3. To bear the strain of class use the story should present a sound and beautiful organization. This plea for a good and trustworthy structure should not be mistaken for a plea for a formal and artificial use of a story. It is rather an appeal for the use of the logical and rational side of literature—an urgency that we bring into the training of the children the plain and fundamental matters of art-form that the story exhibits, at the same time that we get out of it the intellectual value it has for the class. If it be a short story, it should go to its climax by a direct and logical path, and close when its effect is produced. If it be a longer story, it should have that arrangement of details and parts that corresponds to the movements of the action, and that serves to get the material before us in the most effective and economical way.
Stories that are elaborate enough to have a genuine plot are desirable for all classes except perhaps the very youngest. It is not necessary to say again, except by way of an item in the summary, that the plot should be simple and easy to see through, containing very little of the element of suspense, and only a legitimate amount of the element of surprise. Some more elaborate plots, with more mystification in them, are intellectually stimulating to the oldest grades, and create an interest of curiosity. But all teachers should learn to regard this stimulus as a mere by-product of literary study, and this curiosity as a merely adventitious ally.

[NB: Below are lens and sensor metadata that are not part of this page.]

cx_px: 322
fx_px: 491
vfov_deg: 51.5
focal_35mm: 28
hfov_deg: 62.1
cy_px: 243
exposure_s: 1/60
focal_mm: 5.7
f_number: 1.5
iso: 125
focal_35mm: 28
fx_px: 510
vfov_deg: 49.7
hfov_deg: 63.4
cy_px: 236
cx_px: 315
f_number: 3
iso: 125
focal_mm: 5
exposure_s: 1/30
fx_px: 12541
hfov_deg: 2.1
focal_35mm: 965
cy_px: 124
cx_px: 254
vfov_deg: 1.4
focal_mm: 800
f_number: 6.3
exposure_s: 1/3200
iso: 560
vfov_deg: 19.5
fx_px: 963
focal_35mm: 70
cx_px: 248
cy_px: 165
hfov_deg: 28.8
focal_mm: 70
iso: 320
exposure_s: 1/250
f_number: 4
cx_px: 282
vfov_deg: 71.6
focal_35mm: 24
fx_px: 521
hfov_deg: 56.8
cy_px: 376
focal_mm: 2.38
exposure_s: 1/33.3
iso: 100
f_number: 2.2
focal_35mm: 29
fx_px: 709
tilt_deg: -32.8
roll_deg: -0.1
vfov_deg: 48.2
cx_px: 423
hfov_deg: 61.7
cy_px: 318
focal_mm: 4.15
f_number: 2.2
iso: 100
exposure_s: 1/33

4. Clearly connected with the matter of good and sufficient structure is that of economy of incident. A story which displays a profusion of details may be interesting, and under certain circumstances valuable, to a child. But for the class that is a better story which uses just those incidents essential to the production of its effect. Compare our old friend, Perrault's Cinderella, in this matter with Grimm's. It needs but two nights at the ball—one when the maiden remembers the godmother's injunction, and one when she forgets it. Grimm's version gives us three nights, and fills the story with all manner of irrelevant details, which indicate, indeed, the prodigal wealth of the folk-mind and the unbounded interest of the folk-audience; but they show no superintendence of the folk-artist.

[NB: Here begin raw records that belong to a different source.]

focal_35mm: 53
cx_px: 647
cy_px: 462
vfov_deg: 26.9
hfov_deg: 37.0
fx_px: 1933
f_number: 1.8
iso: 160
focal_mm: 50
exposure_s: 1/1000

Of course, when one is judging a story from this point of view, he must take into account the effect to be produced before he pronounces as to the sufficiency or superfluity of the incidents. There must always be enough to be convincing, to give to the story the atmosphere of verisimilitude, and to justify and reward our interest in the affairs of the persons. In Andersen's The Ugly Duckling he needs to produce the effect of lapse of time, the experience of many vicissitudes, and the repeated refusals of the world to receive his genius; every incident then, though it may to some extent reproduce a previous one, is valuable as contributing to the effect.